**Source data**
_____

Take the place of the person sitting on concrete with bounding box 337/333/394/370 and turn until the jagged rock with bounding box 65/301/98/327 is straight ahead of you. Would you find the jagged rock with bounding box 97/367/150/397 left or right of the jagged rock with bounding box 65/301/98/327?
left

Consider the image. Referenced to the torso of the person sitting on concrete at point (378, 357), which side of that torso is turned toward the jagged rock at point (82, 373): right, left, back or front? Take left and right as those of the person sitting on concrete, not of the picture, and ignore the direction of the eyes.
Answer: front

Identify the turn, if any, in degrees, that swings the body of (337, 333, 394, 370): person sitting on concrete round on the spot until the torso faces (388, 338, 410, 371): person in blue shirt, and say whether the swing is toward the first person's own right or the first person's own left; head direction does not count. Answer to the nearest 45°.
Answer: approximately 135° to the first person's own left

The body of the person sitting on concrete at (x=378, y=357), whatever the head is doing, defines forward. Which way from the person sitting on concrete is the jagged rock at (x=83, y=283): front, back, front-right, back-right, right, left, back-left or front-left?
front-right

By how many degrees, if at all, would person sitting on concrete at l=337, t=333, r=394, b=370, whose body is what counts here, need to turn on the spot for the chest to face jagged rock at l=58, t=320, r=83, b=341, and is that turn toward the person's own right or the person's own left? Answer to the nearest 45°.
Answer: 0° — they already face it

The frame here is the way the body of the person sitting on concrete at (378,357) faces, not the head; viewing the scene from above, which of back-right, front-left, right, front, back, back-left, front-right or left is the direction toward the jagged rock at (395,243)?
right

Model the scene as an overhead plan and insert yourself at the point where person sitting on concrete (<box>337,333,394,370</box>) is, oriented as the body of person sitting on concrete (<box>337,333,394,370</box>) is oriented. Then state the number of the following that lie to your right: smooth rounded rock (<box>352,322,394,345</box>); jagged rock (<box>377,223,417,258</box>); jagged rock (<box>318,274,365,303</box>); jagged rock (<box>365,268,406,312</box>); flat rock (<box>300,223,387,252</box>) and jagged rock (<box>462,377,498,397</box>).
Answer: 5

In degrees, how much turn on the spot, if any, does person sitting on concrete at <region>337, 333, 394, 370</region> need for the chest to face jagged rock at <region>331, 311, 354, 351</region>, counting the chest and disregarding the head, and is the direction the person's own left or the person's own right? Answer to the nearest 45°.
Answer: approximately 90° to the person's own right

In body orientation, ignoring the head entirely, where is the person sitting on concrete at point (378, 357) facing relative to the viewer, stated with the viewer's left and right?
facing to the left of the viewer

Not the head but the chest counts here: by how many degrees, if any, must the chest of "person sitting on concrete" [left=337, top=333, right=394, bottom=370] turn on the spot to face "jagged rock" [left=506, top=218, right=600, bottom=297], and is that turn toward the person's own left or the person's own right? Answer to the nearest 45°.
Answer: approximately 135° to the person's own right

_____

**Aim of the task**
Copy out the material from its first line up to and including the line that contains "Answer: front", keeping every character the same.

**Output below**
Take the place of the person sitting on concrete with bounding box 337/333/394/370 and turn until the jagged rock with bounding box 65/301/98/327 is straight ahead of you. Would you find the jagged rock with bounding box 97/367/150/397 left or right of the jagged rock with bounding box 65/301/98/327?
left

Consider the image. Referenced to the torso of the person sitting on concrete at point (378, 357), which side of that torso is turned toward the jagged rock at point (82, 373): right, left, back or front? Take left and right as those of the person sitting on concrete, not of the picture, and ignore the direction of the eyes.
Answer: front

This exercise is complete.